Stored dataset items
◆ ◆ ◆ ◆ ◆

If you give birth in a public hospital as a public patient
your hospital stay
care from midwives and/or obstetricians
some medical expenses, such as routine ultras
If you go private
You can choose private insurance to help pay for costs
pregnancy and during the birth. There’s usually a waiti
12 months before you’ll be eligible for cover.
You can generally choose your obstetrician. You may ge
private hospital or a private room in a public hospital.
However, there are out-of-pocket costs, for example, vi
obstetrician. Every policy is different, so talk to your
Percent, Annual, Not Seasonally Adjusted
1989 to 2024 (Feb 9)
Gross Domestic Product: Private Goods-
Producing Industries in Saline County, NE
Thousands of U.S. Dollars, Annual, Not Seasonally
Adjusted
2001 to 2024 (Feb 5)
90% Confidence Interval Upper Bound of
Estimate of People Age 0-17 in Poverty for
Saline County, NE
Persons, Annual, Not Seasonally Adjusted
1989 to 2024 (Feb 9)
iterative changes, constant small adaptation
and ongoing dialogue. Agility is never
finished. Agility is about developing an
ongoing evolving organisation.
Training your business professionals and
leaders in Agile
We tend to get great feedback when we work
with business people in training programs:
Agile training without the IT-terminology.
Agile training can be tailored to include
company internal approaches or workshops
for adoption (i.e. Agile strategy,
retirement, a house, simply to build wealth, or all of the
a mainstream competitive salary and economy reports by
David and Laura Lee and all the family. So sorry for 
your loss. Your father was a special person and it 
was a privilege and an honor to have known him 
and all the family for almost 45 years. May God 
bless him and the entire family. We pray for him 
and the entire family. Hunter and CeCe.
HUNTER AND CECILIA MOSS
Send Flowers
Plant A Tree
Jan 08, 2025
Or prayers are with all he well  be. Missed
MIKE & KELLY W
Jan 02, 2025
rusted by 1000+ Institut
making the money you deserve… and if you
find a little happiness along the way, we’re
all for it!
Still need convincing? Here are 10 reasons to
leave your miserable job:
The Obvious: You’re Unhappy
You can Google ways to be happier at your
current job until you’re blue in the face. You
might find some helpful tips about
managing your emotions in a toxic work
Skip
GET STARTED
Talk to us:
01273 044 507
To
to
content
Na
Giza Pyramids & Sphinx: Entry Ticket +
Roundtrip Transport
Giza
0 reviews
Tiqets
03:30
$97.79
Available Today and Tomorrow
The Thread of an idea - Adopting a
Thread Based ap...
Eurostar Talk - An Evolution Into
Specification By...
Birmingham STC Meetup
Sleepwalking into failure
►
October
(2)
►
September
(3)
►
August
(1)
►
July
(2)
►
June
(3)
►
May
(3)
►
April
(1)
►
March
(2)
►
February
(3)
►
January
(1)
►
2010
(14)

◆ ◆ ◆ ◆ ◆

**PROBLEM STATEMENT:** Among the entries above, copy exactly only the lines starting with the one containing "Agile training can be tailored to include" and going through the one containing "Plant A Tree", both ends included.

**ANSWER SECTION:**
Agile training can be tailored to include
company internal approaches or workshops
for adoption (i.e. Agile strategy,
retirement, a house, simply to build wealth, or all of the
a mainstream competitive salary and economy reports by
David and Laura Lee and all the family. So sorry for 
your loss. Your father was a special person and it 
was a privilege and an honor to have known him 
and all the family for almost 45 years. May God 
bless him and the entire family. We pray for him 
and the entire family. Hunter and CeCe.
HUNTER AND CECILIA MOSS
Send Flowers
Plant A Tree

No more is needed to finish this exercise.